Task: Nothing but the lines from the one containing "3 is financially" through the last line of the records below should be written out, each exactly as it stands.

######

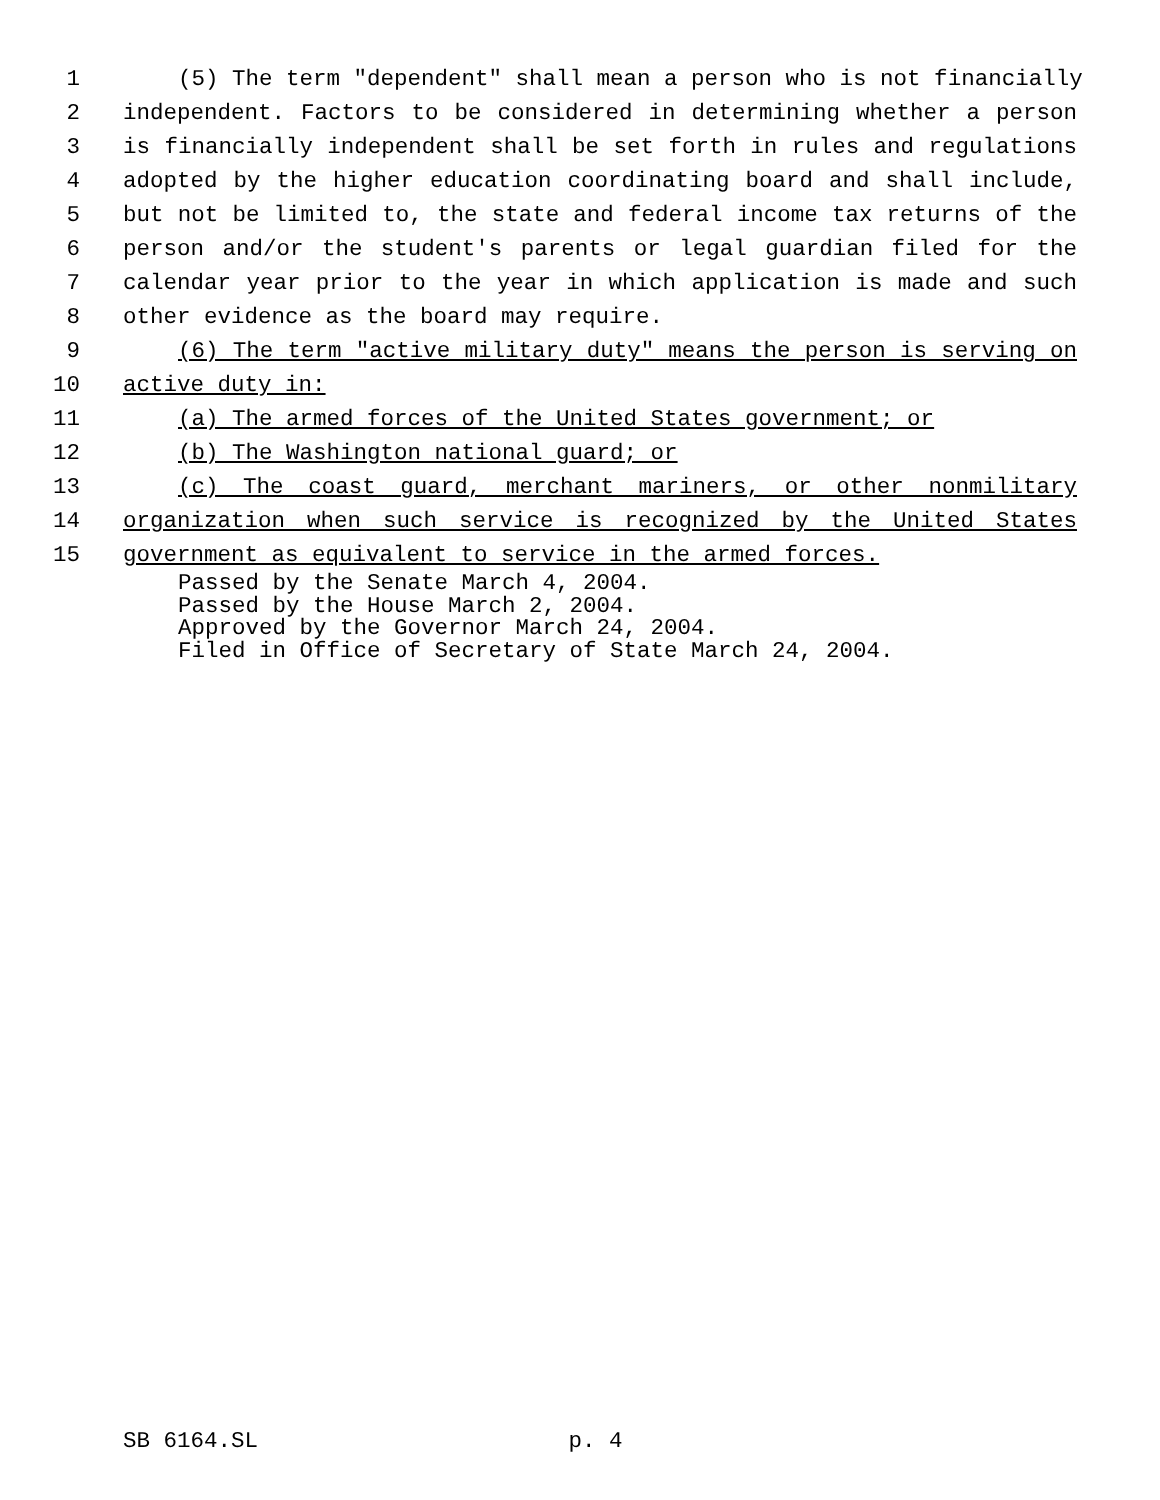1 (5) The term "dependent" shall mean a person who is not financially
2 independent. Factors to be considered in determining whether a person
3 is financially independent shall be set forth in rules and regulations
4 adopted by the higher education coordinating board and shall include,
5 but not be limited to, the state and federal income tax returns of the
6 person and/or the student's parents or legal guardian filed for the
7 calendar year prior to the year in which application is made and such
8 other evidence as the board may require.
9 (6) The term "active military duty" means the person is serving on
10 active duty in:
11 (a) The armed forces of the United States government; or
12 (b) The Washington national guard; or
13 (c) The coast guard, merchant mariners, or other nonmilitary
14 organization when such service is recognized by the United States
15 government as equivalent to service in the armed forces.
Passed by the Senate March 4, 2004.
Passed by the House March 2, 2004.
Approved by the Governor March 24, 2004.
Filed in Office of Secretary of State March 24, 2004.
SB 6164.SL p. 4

######

Result below:
3 is financially independent shall be set forth in rules and regulations
4 adopted by the higher education coordinating board and shall include,
5 but not be limited to, the state and federal income tax returns of the
6 person and/or the student's parents or legal guardian filed for the
7 calendar year prior to the year in which application is made and such
8 other evidence as the board may require.
9 (6) The term "active military duty" means the person is serving on
10 active duty in:
11 (a) The armed forces of the United States government; or
12 (b) The Washington national guard; or
13 (c) The coast guard, merchant mariners, or other nonmilitary
14 organization when such service is recognized by the United States
15 government as equivalent to service in the armed forces.
Passed by the Senate March 4, 2004.
Passed by the House March 2, 2004.
Approved by the Governor March 24, 2004.
Filed in Office of Secretary of State March 24, 2004.
SB 6164.SL p. 4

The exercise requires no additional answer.